## Start Document

Containers
Extending the EKS API: Managed Node Groups
By Raghav Tripathi, Michael Hausenblas, and Nathan Taber
From our first conversations with customers, our vision has always been that Amazon Elastic Kubernetes Service (EKS) should provide the best managed Kubernetes experience in the cloud. When we launched EKS, our first step was to provide a managed Kubernetes control plane, but we never intended to stop there. Today, we’re excited to show you part two of the Amazon EKS service, EKS managed node groups.
In this post, we will explain why we built EKS managed node groups, show you how to create and manage worker nodes for your clusters, and what’s next in our journey to make it even easier to run Kubernetes on the AWS cloud.
Overview
Managed node groups make it easy to add worker nodes (EC2 instances) that provide compute capacity for your clusters. You can create, update, scale, or terminate nodes for your cluster with a single command using the EKS console, eksctl
, the AWS CLI, the AWS API, or infrastructure-as-code tools including CloudFormation and Terraform.
Each managed node group launches an ASG for your cluster, which can span multiple availability zones. EKS orchestrates rolling updates and node draining before terminations for nodes to ensure your applications are highly available.

## End Document
## Start Provided material

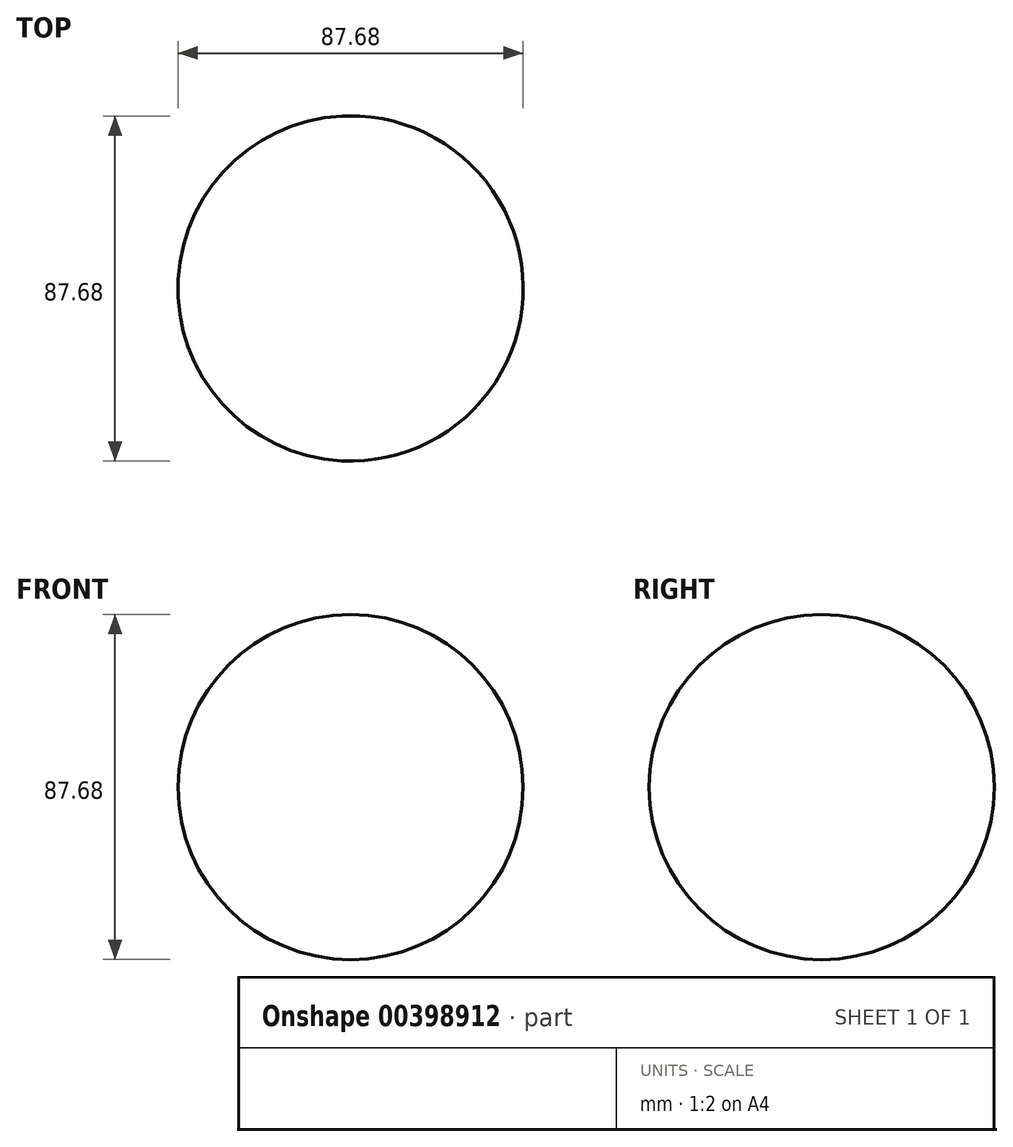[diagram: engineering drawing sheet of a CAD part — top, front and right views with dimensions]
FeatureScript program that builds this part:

## End Provided material

**Requirement**
Pick up the post on Amazon EKS managed node groups from its last sentence and keep writing it.

**Task response**
All nodes run using the latest EKS-optimized AMIs in your AWS account, and there are no additional costs to use EKS managed node groups. You only pay for the AWS resources, such as EC2 instances or EBS volumes, which you provision.
Before we get into the nuts and bolts of how managed node groups work, let us step back a bit and see on a conceptual level how managed node groups changes the way you run your EKS clusters.
The extended EKS API
Managed node groups introduces some new concepts to the EKS API:
Before managed node groups, as shown on the left-hand side above, the EKS API provided a highly-available control plane across multiple availability zones (AZs), including logging and least privileges access (IAM) support on the pod level. Once your control plane was created, you would use eksctl
, CloudFormation or other tools to create and manage the EC2 instances for your cluster. Now, we have extended the EKS API to natively manage the Kubernetes data plane, as depicted on the right. We’ve made node groups first class citizens in the EKS management console, which makes it easier to manage and visualize the infrastructure used to run your cluster in a single place.
Why is this an important step?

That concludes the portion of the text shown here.